Creating the project: jaffle shop

dbt-lab provides a project, jaffle_shop, to demonstrate dbt’s functionality. You can get the project directly from GitHub:

$ git clone https://github.com/dbt-labs/jaffle_shop
$ cd jaffle_shop
ubuntu@ubuntu:~/jaffle_shop$ tree
.
├── dbt_project.yml
├── etc
│ ├── dbdiagram_definition.txt
│ └── jaffle_shop_erd.png
├── LICENSE
├── models
│ ├── customers.sql
│ ├── docs.md
│ ├── orders.sql
│ ├── overview.md
│ ├── schema.yml
│ └── staging
│ ├── schema.yml
│ ├── stg_customers.sql
│ ├── stg_orders.sql
│ └── stg_payments.sql
├── README.md
└── seeds
├── raw_customers.csv
├── raw_orders.csv
└── raw_payments.csv
  • dbt_project.yml is the dbt project configuration file, which holds the project name and database configuration file information.
  • The models directory contains the project’s SQL models and table schemas. Note that the data analyst at your company writes this section. To learn more about models, see dbt Docs.
  • The seed directory stores CSV files that are dumped from database export tools. For example, TiDB can export the table data into CSV files through Dumpling. In the jaffle shop project, these CSV files are used as raw data to be processed.

Configuring the project

To configure the project:

  1. Complete the global configuration. In the user directory, edit the default global profile, ~/.dbt/profiles.yml to configure the connection with TiDB:
$ vi ~/.dbt/profiles.yml
jaffle_shop_tidb: # project name
target: dev # target
outputs:
dev:
type: tidb # adapter type
server: 127.0.0.1
port: 4000
schema: analytics # database name
username: root
password: ""
$ cat dbt_project.yml
name: 'jaffle_shop'

config-version: 2
version: '0.1'

profile: 'jaffle_shop_tidb' # note the modification here

model-paths: ["models"] # model path
seed-paths: ["seeds"] # seed path
test-paths: ["tests"]
analysis-paths: ["analysis"]
macro-paths: ["macros"]

target-path: "target"
clean-targets:
- "target"
- "dbt_modules"
- "logs"

require-dbt-version: [">=1.0.0", "<2.0.0"]

models:
jaffle_shop:
materialized: table # *.sql which in models/ would be materialized to table
staging:
materialized: view # *.sql which in models/staging/ would bt materialized to view
$ dbt debug​​

Loading CSV files

Now that you have successfully created and configured the project, it’s time to load the CSV data and materialize the CSV as a table in the target database. Note that this step is not generally required for a dbt project because the data items for processing are already in the database.

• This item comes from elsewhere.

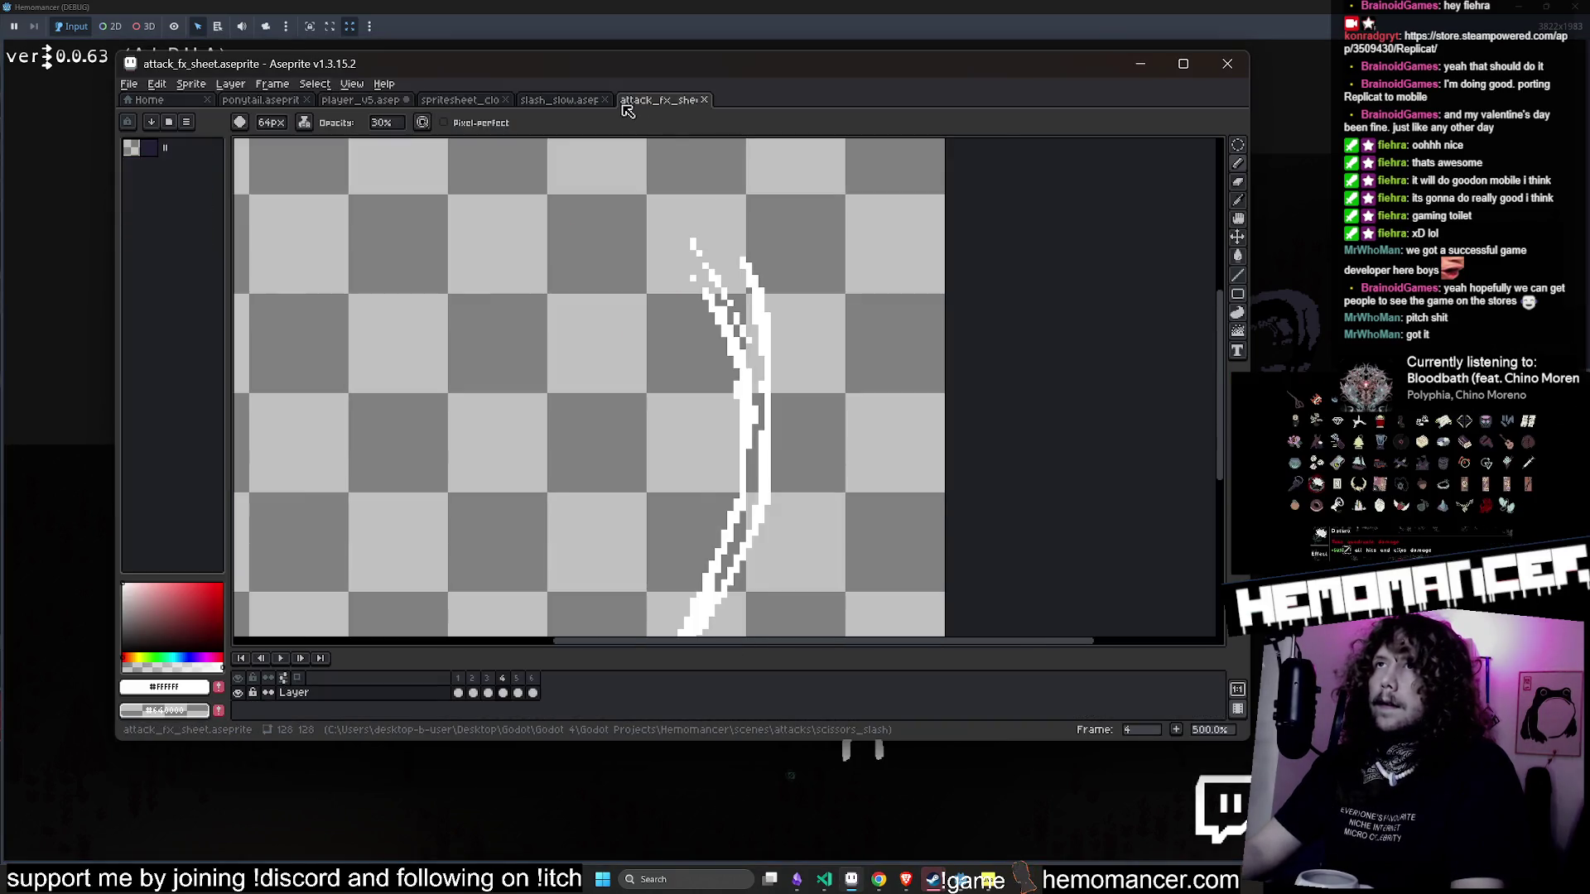
click(571, 100)
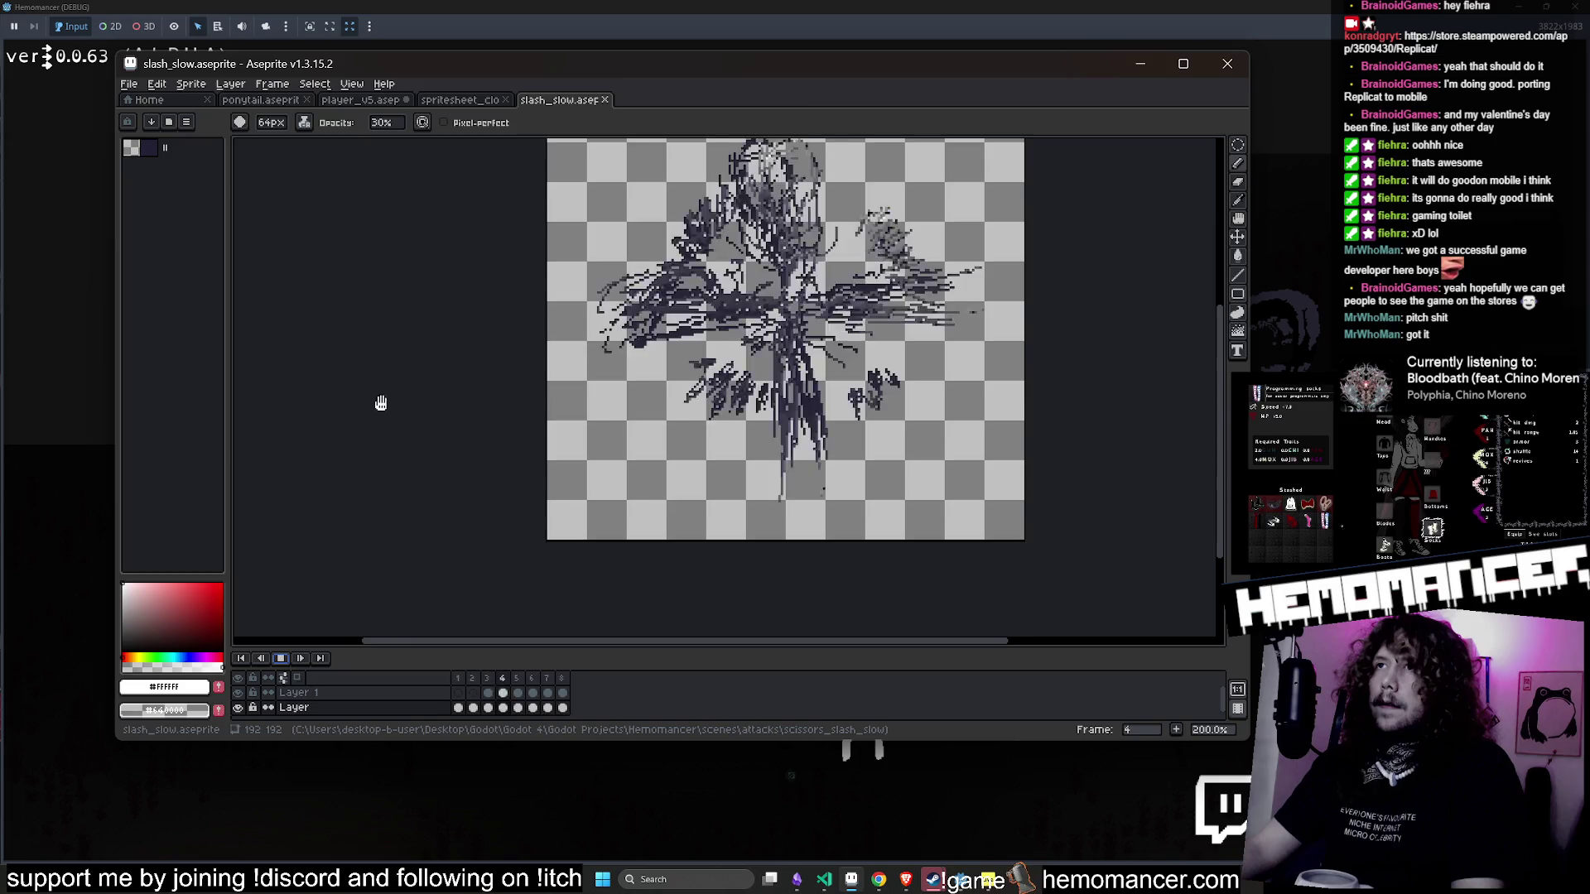
drag(380, 403, 309, 489)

  1. Load the CSV files by running the following command:
$ dbt seed
Running with dbt=1.0.1
Partial parse save file not found. Starting full parse.
Found 5 models, 20 tests, 0 snapshots, 0 analyses, 172 macros, 0 operations, 3 seed files, 0 sources, 0 exposures, 0 metrics
Concurrency: 1 threads (target='dev')
1 of 3 START seed file analytics.raw_customers.................................. [RUN]
1 of 3 OK loaded seed file analytics.raw_customers.............................. [INSERT 100 in 0.19s]
2 of 3 START seed file analytics.raw_orders..................................... [RUN]
2 of 3 OK loaded seed file analytics.raw_orders................................. [INSERT 99 in 0.14s]
3 of 3 START seed file analytics.raw_payments................................... [RUN]
3 of 3 OK loaded seed file analytics.raw_payments............................... [INSERT 113 in 0.24s]
mysql> show databases;
+--------------------+
| Database |
+--------------------+
| INFORMATION_SCHEMA |
| METRICS_SCHEMA |
| PERFORMANCE_SCHEMA |
| analytics |
| mysql |
| test |
+--------------------+
6 rows in set (0.00 sec)

mysql> show tables;
+---------------------+
| Tables_in_analytics |
+---------------------+
| raw_customers |
| raw_orders |
| raw_payments |
+---------------------+
3 rows in set (0.00 sec)

Running the dbt project

Now you are ready to run the configured projects and finish the data transformation.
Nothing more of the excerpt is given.